» Task directions: Copy the text of every item below verbatim, omitting the pictures.

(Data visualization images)
· · · ·

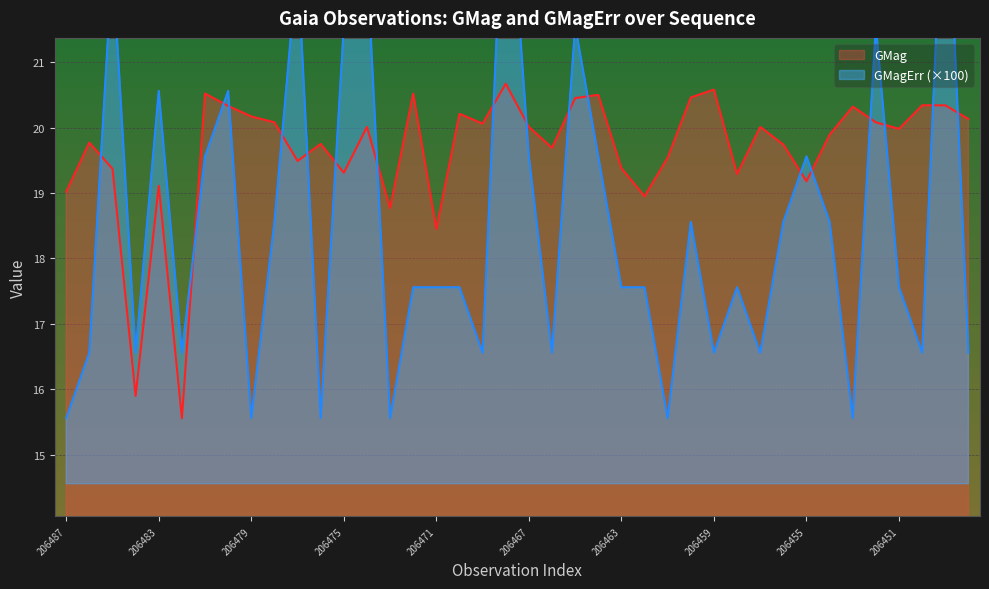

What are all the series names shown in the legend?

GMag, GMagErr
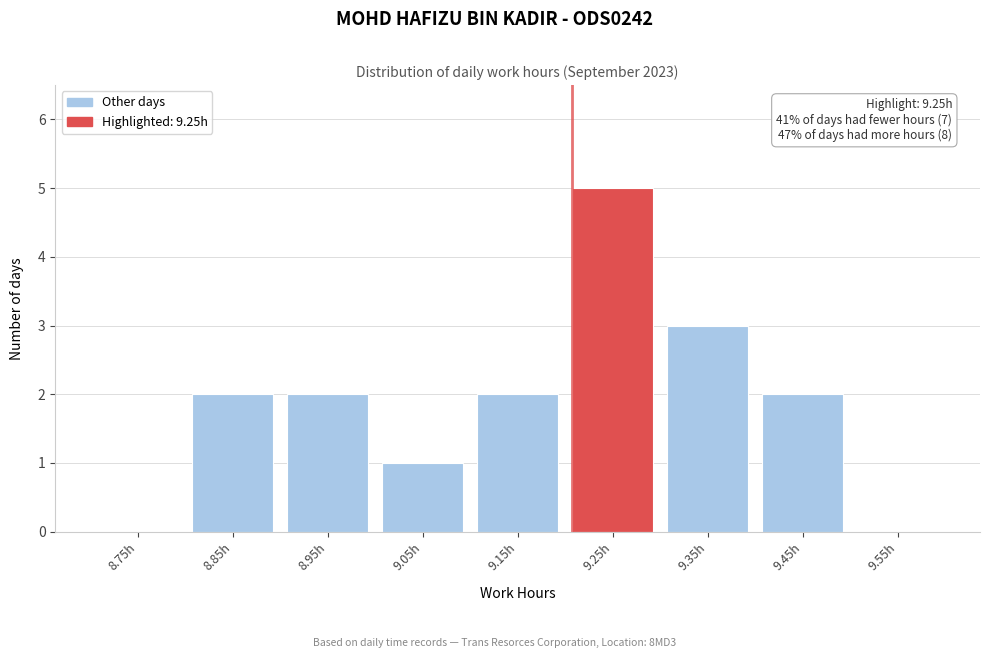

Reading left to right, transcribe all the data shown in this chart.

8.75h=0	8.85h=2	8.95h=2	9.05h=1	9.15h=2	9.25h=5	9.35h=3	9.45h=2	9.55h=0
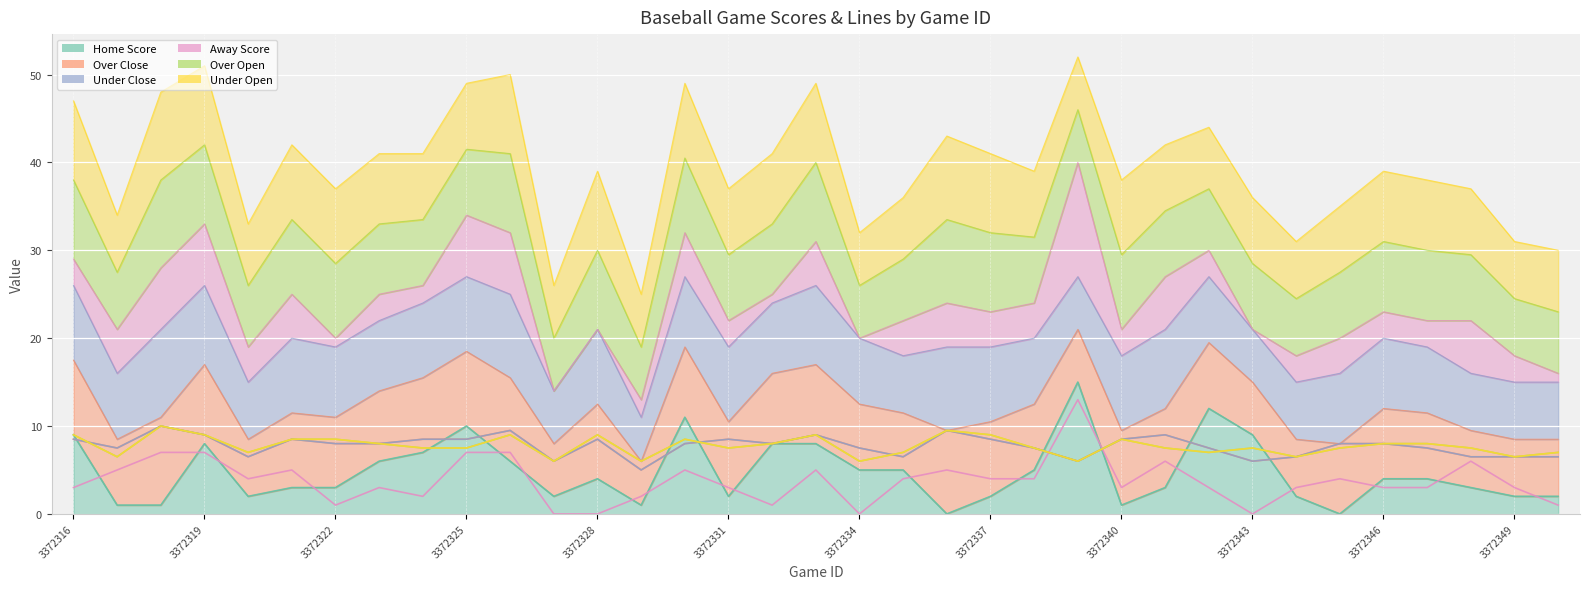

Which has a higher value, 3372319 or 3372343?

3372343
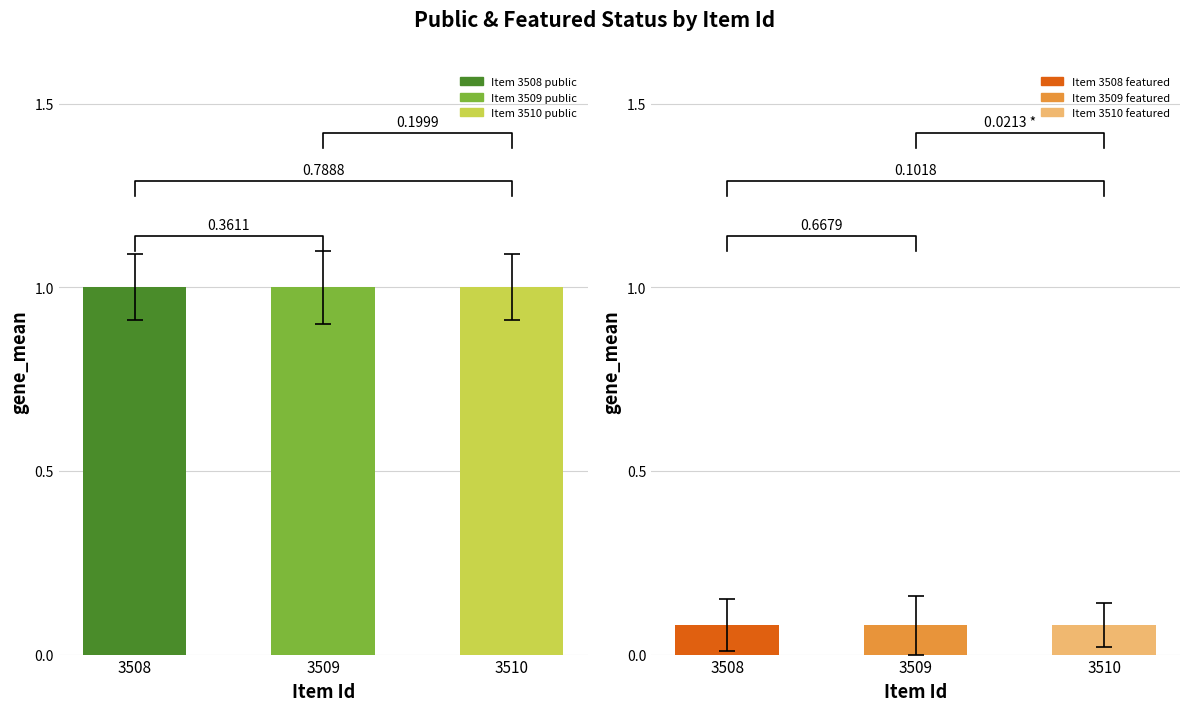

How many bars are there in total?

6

· · · ·

» Written solution:
What are all the series names shown in the legend?

GMag, GMagErr

Reading left to right, transcribe all the data shown in this chart.

8.75h=0	8.85h=2	8.95h=2	9.05h=1	9.15h=2	9.25h=5	9.35h=3	9.45h=2	9.55h=0

Which has a higher value, 3372319 or 3372343?

3372343

How many bars are there in total?

6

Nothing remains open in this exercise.